@parados,
parados wrote:The theory doesn't say that. That is your made up ****.
It says that and even how. How would you interpret that classics in original: 'the temperature of the universe was significantly higher in the past because the Universe existed in what ... that the Universe is infinitely finite' (whatever that
infinitely finite is supposed to mean - my comment) 'that there was no time before the Big Bang .... At high energies and temperatures, the forces of Nature become symmetric.' (Einstein). If with every past year the temperature has been higher and higher the previous year ago - how much higher it should have been onto the time of the Big Bang 'theory' ... some 13.8 bya?
The other classical interpretation of the Big Bang 'theory' claims that 'Since density is defined as mass divided by volume, the density was infinite. ... Sometimes, "big bang" stands for "big bang singularity" - the singular point in time that, ...' (Einstein).

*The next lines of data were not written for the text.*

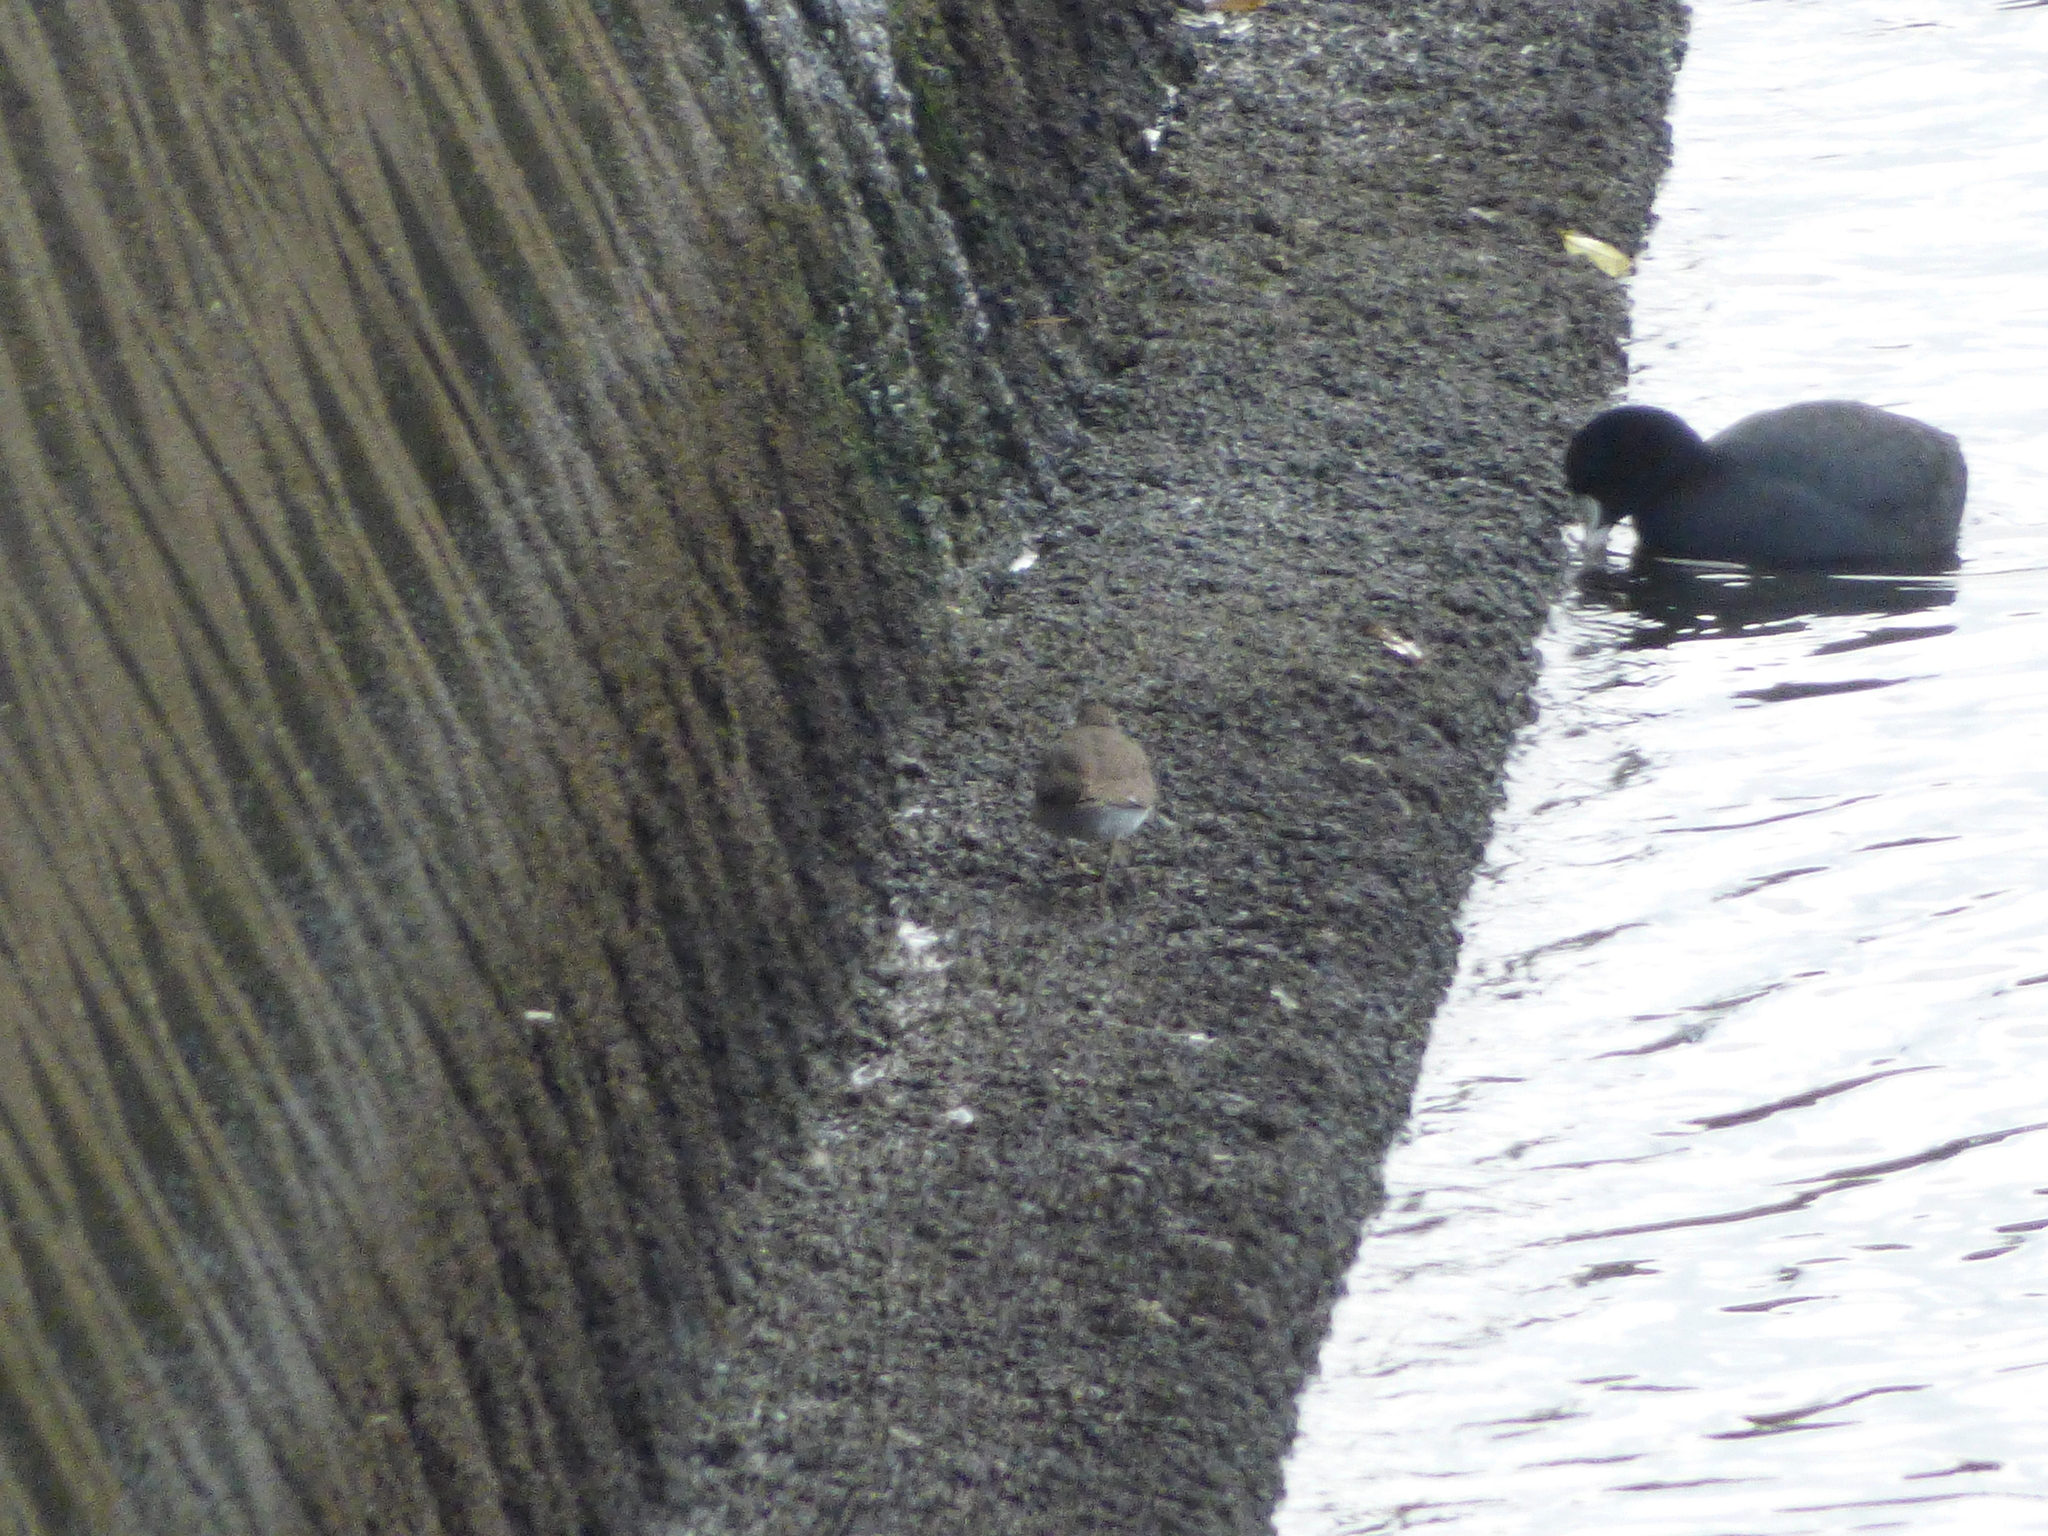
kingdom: Animalia
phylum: Chordata
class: Aves
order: Charadriiformes
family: Scolopacidae
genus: Actitis
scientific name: Actitis hypoleucos
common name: Common sandpiper
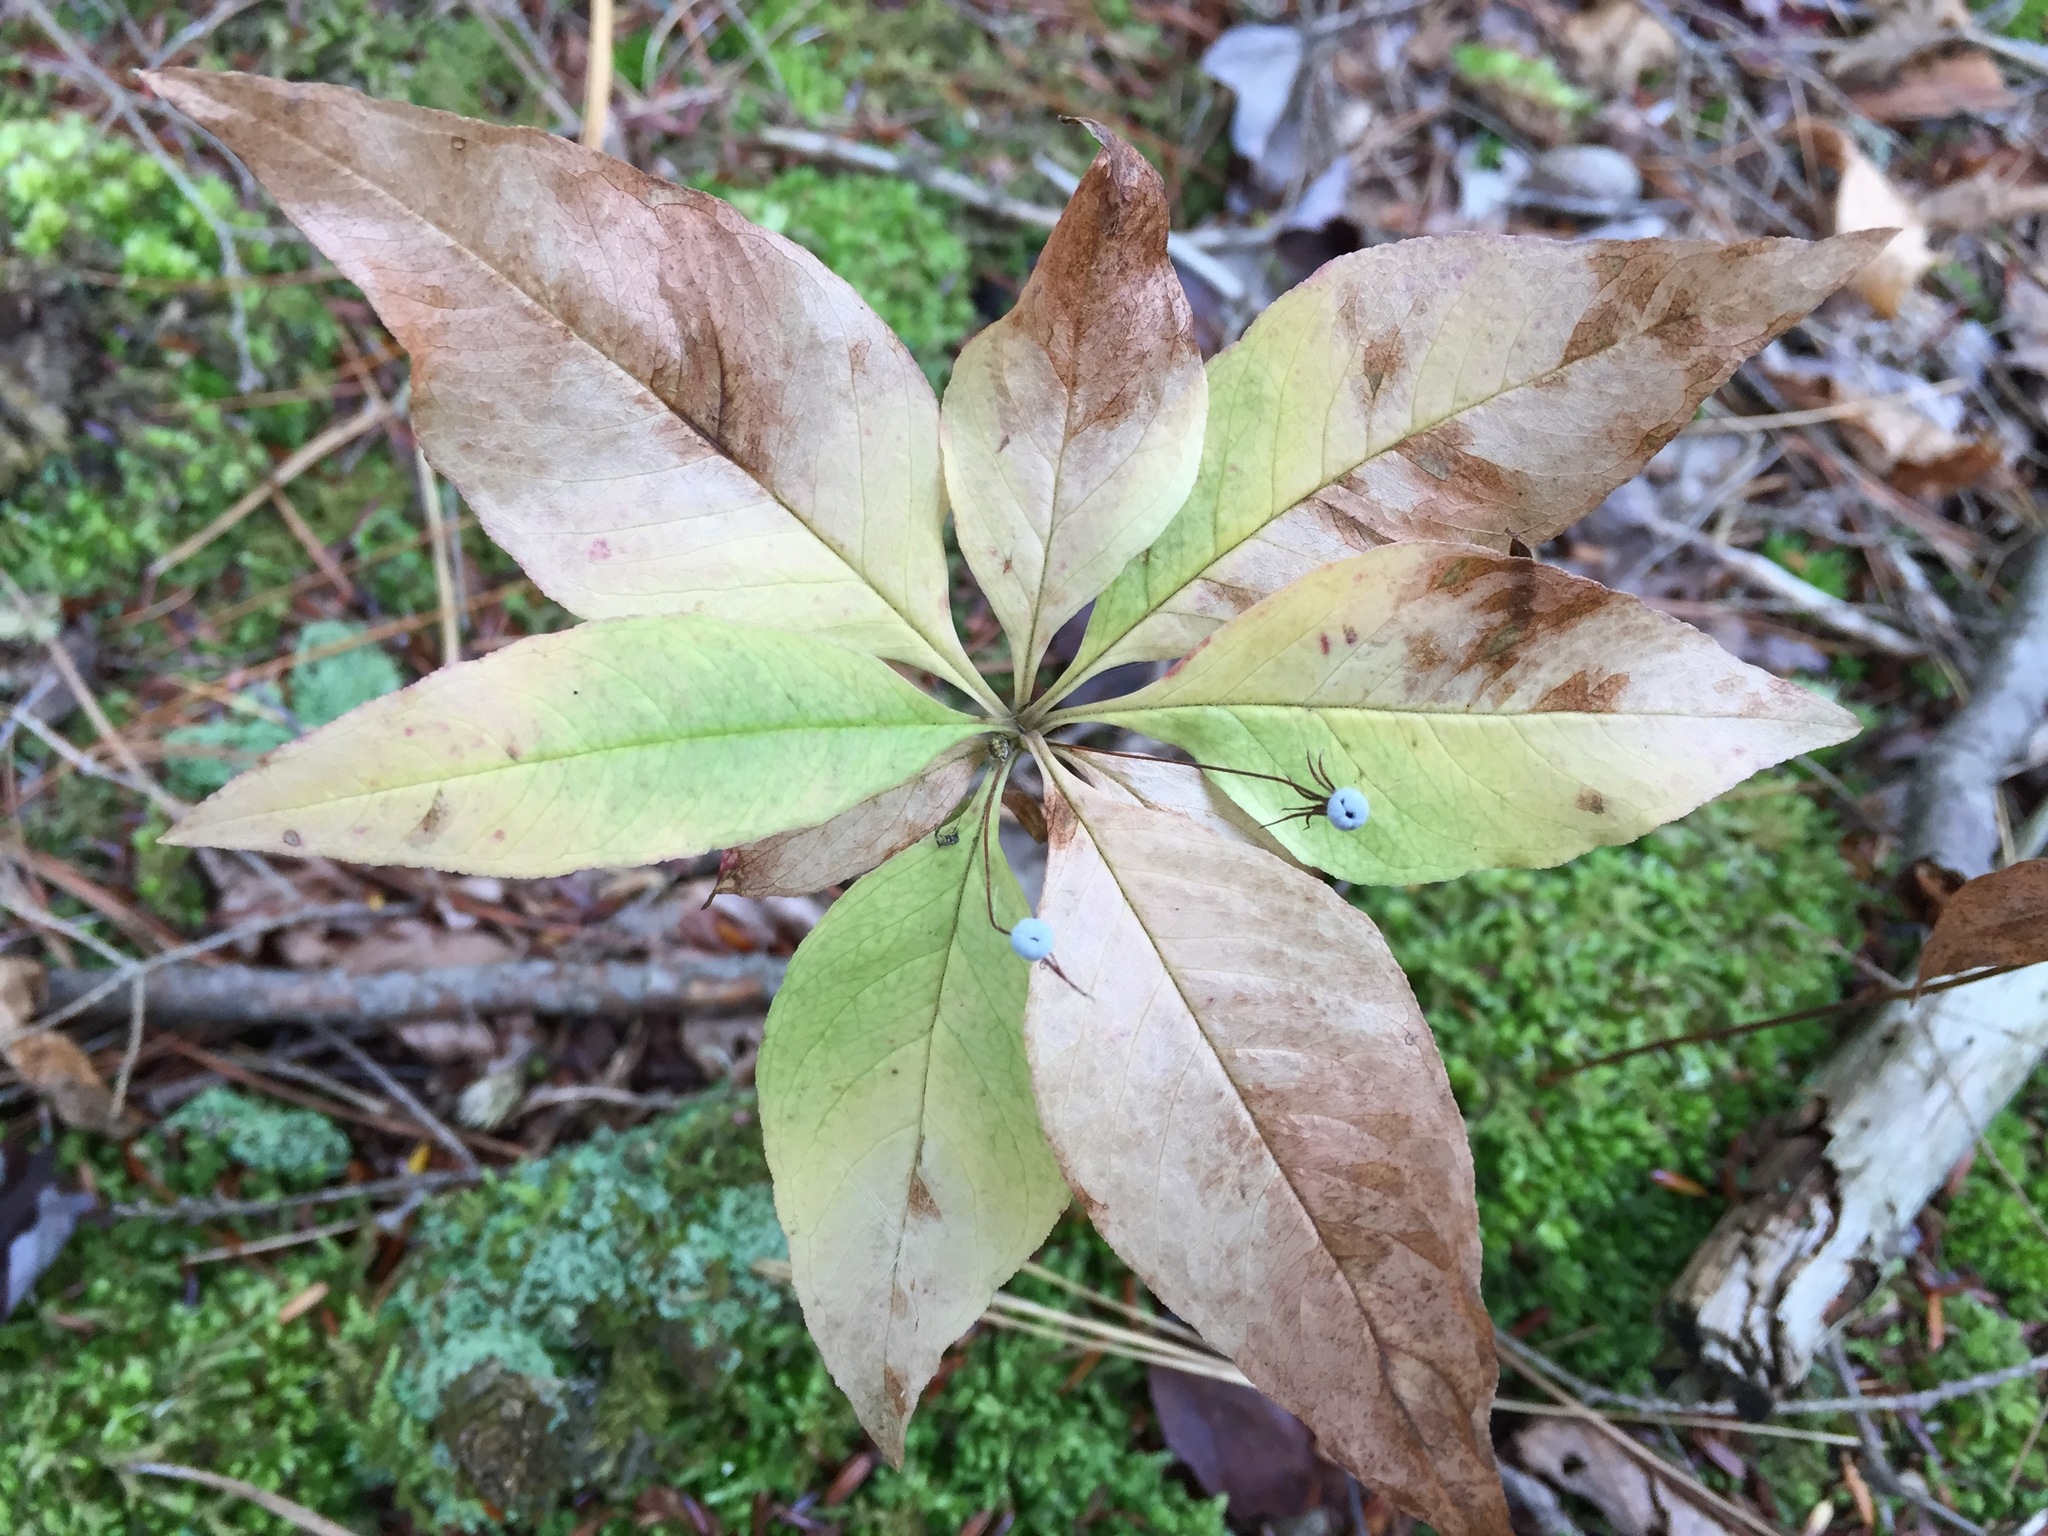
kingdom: Plantae
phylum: Tracheophyta
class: Magnoliopsida
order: Ericales
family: Primulaceae
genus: Lysimachia
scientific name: Lysimachia borealis
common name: American starflower
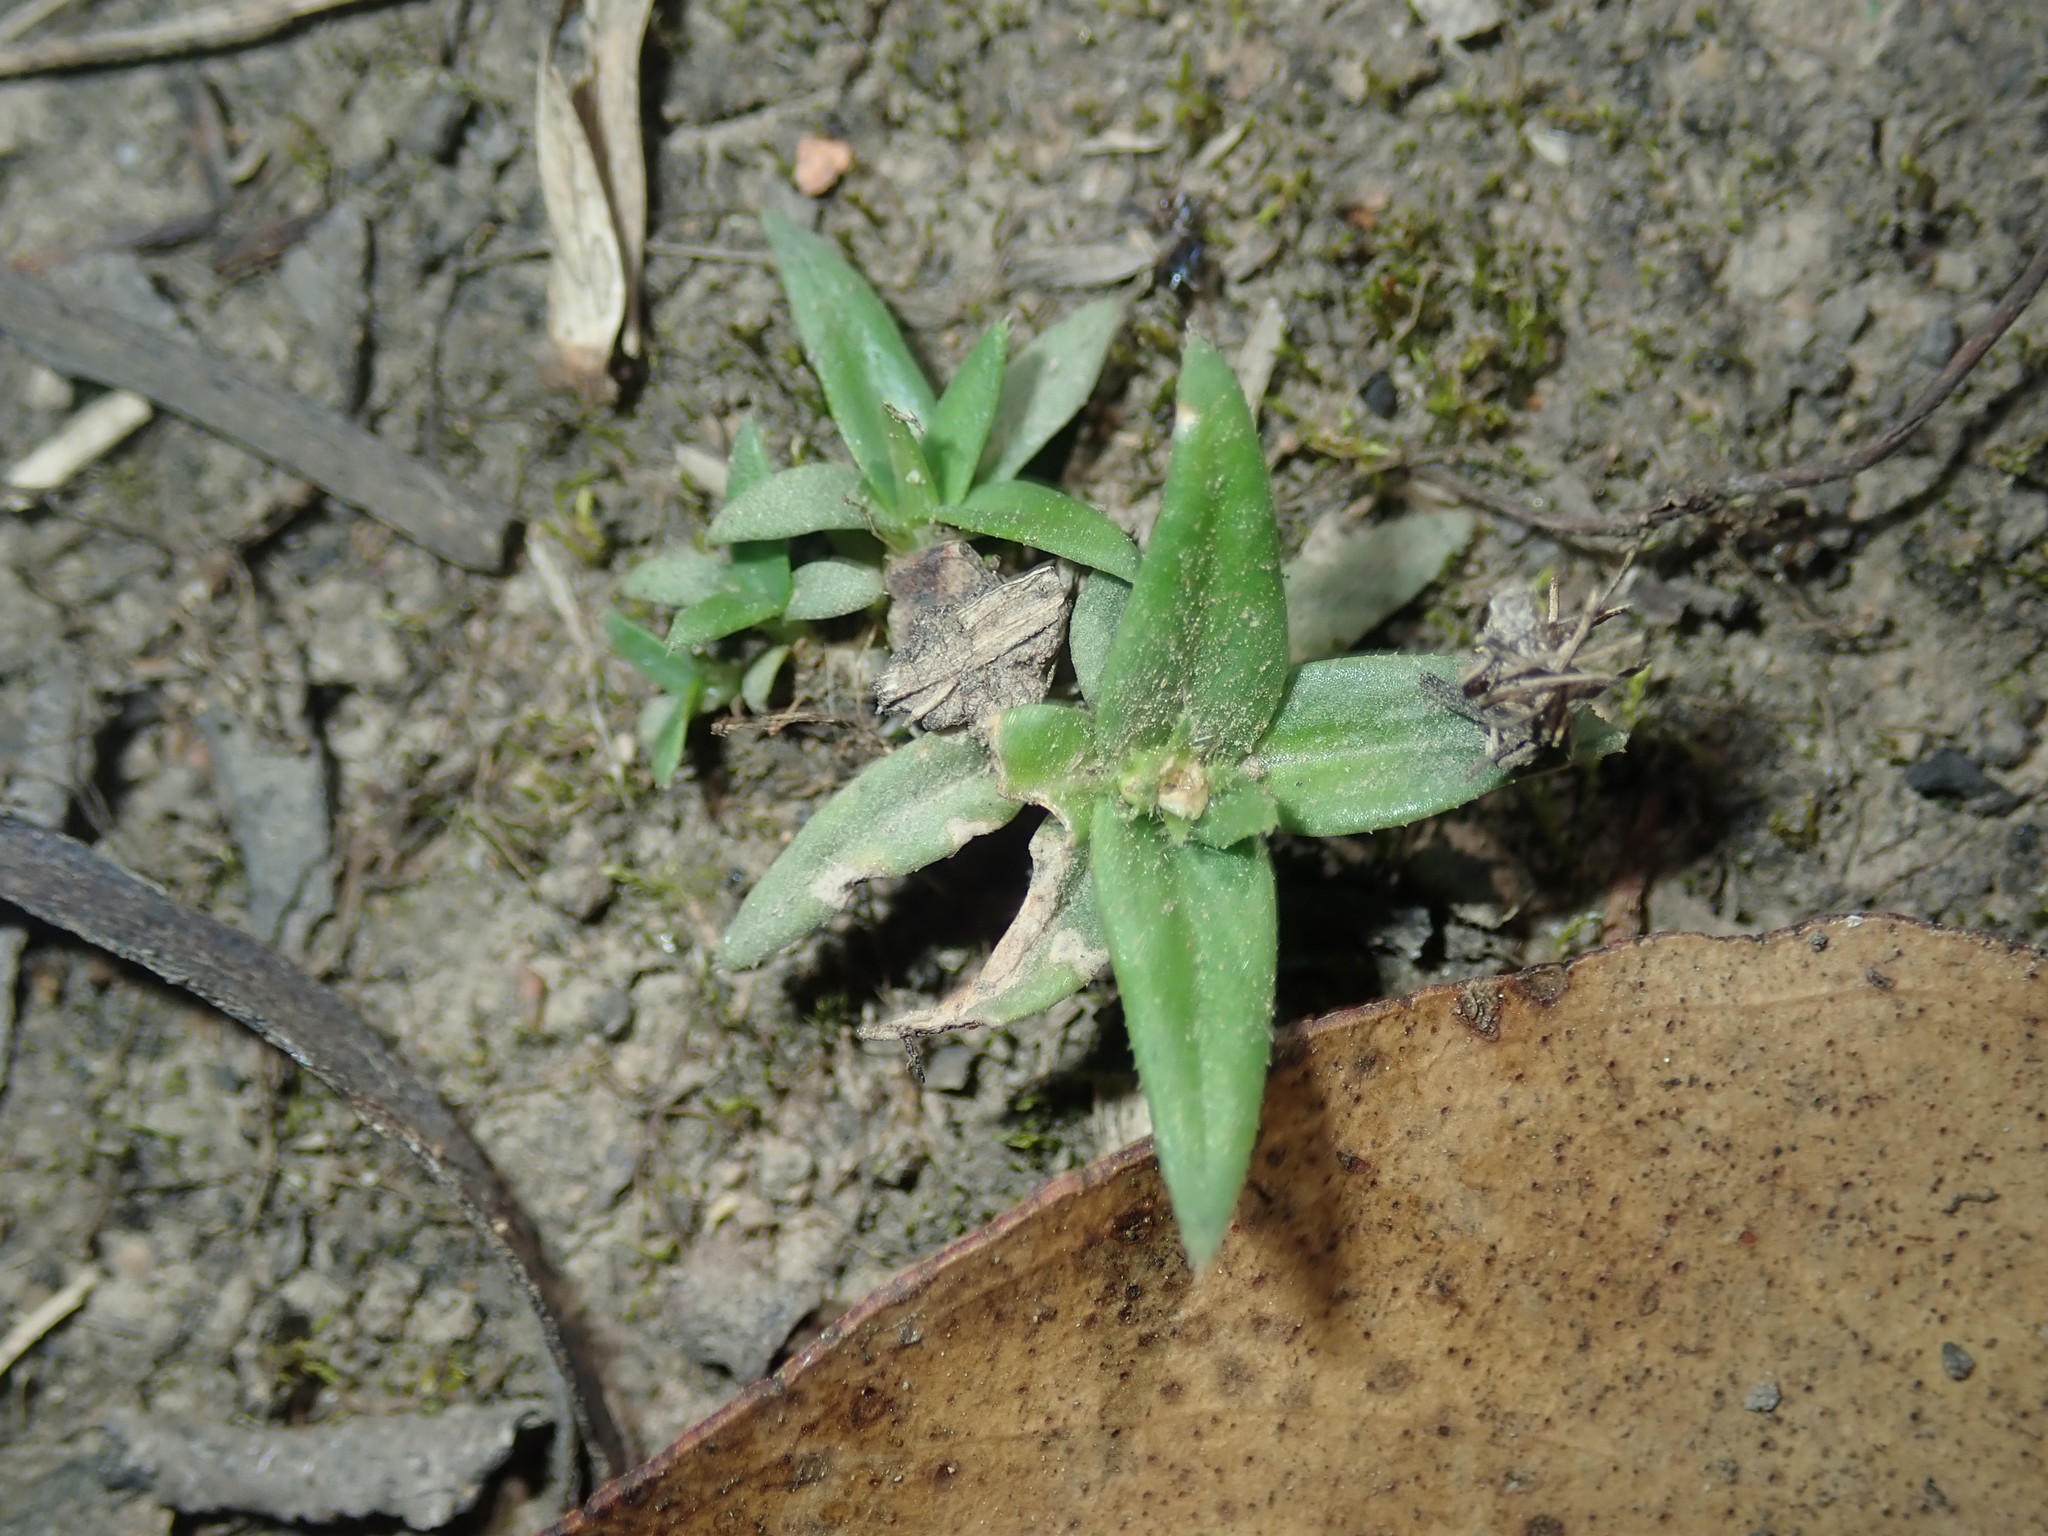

Do you want to know what the diligent followers of that classicists are talking nowadays online: '... needs one to accept that suddenly mass just appeared out of nowhere? ... Assuming the Big Bang theory is correct, how did it all even come to be?'
Actually in which in particular Big Bang 'theory' you believe. It's no wonder that most of the great fans of the Big Bang 'theory' become, all of a sudden and out of nowhere, tense and nervous, when they are asked utmost politely to explain in no more than 25 words what the Big Bang 'theory' is actually claiming.